• _Description of the task_
Copy each record exactly and skip its pictures.
====
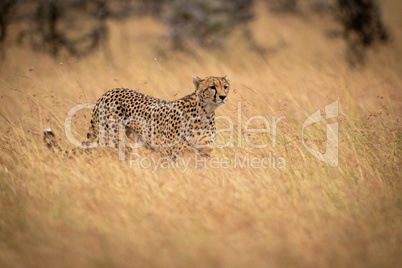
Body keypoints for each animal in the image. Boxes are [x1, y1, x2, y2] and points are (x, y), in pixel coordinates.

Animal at [44, 75, 229, 159]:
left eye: (225, 86)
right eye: (212, 87)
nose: (222, 96)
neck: (205, 112)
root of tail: (107, 93)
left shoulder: (204, 150)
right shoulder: (170, 151)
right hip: (115, 139)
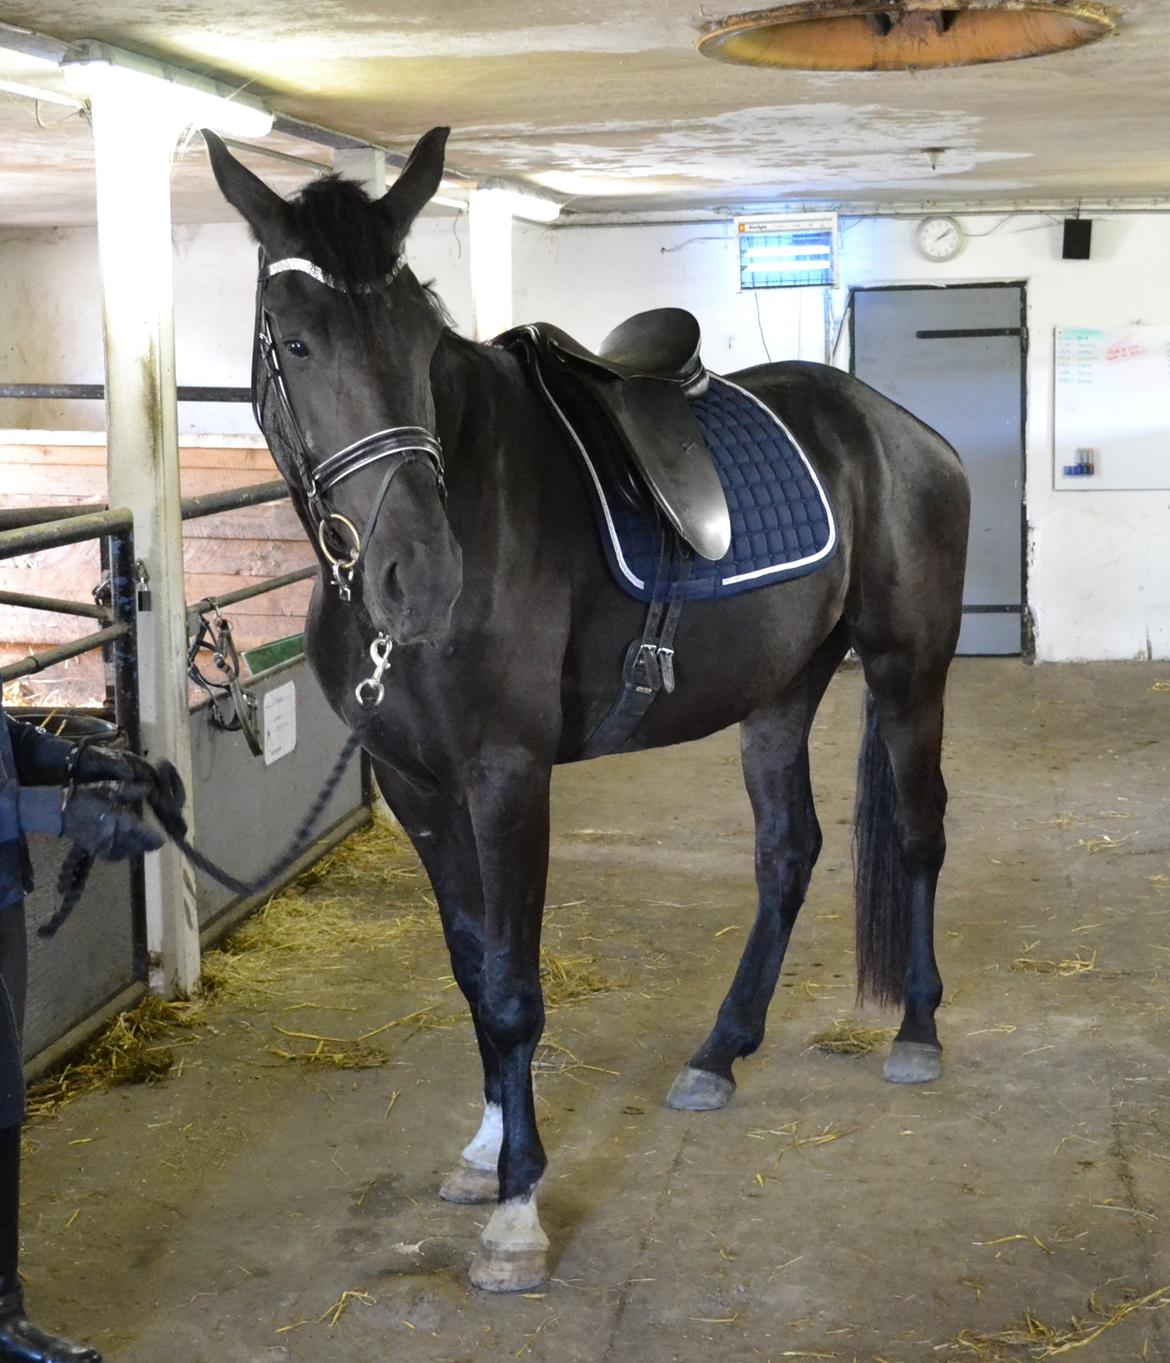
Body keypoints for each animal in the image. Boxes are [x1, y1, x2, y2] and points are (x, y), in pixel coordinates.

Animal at [203, 125, 965, 1286]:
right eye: (295, 339)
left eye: (420, 333)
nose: (419, 576)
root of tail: (899, 429)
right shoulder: (417, 788)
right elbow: (473, 969)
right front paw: (484, 1151)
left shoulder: (506, 777)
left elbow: (515, 986)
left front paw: (519, 1207)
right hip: (782, 693)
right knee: (788, 853)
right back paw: (718, 1051)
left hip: (908, 668)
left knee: (919, 832)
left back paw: (915, 1032)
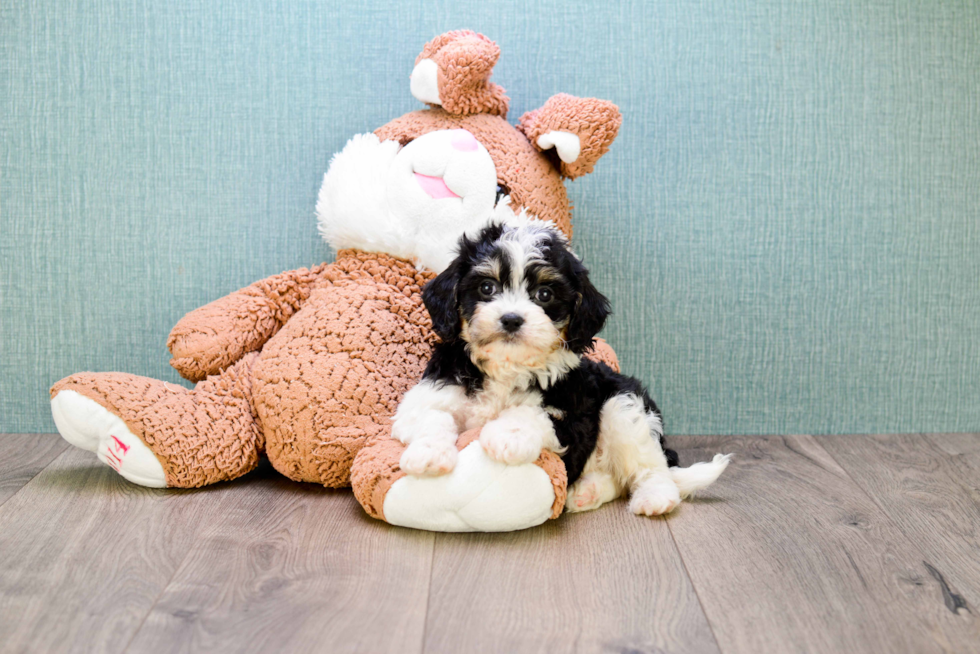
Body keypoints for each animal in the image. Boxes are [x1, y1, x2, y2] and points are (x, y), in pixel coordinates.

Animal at [392, 223, 728, 516]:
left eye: (545, 294)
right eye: (487, 287)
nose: (511, 319)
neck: (507, 366)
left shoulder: (573, 415)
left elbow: (534, 414)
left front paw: (507, 435)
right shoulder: (430, 393)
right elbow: (431, 416)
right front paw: (428, 453)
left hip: (624, 406)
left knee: (651, 466)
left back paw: (655, 497)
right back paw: (586, 492)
====
• _Problem solution_
Body keypoints for each animal in the image. Boxes are [x1, y1, x2, y2] and points are (x, y), in pixel coordinates.

Animal at [44, 75, 229, 159]:
left eye: (225, 86)
right eye: (212, 87)
nose: (222, 96)
neck: (205, 112)
root of tail: (107, 93)
left shoulder: (204, 150)
right shoulder: (170, 151)
right hip: (115, 139)
Body keypoints for each animal in the image. Boxes are [x1, y1, x2, y2] and points are (x, y), in pixel coordinates.

Animal at [203, 125, 965, 1286]:
right eye: (295, 339)
left eye: (420, 333)
nose: (419, 576)
root of tail: (899, 429)
right shoulder: (417, 788)
right elbow: (473, 969)
right front paw: (484, 1151)
left shoulder: (506, 777)
left elbow: (515, 986)
left front paw: (519, 1207)
right hip: (782, 693)
right knee: (788, 853)
right back paw: (718, 1051)
left hip: (908, 668)
left knee: (919, 832)
left back paw: (915, 1032)
Body keypoints for each animal in the image. Boxes are [x1, y1, x2, y2] and points are (x, y), in pixel coordinates.

Animal at [392, 223, 728, 516]:
left eye: (545, 294)
right eye: (487, 287)
nose: (511, 319)
neck: (507, 366)
left shoulder: (573, 415)
left elbow: (534, 414)
left front paw: (507, 435)
right shoulder: (430, 393)
right elbow: (431, 416)
right front paw: (428, 453)
left hip: (624, 406)
left knee: (651, 466)
left back paw: (655, 497)
right back paw: (586, 492)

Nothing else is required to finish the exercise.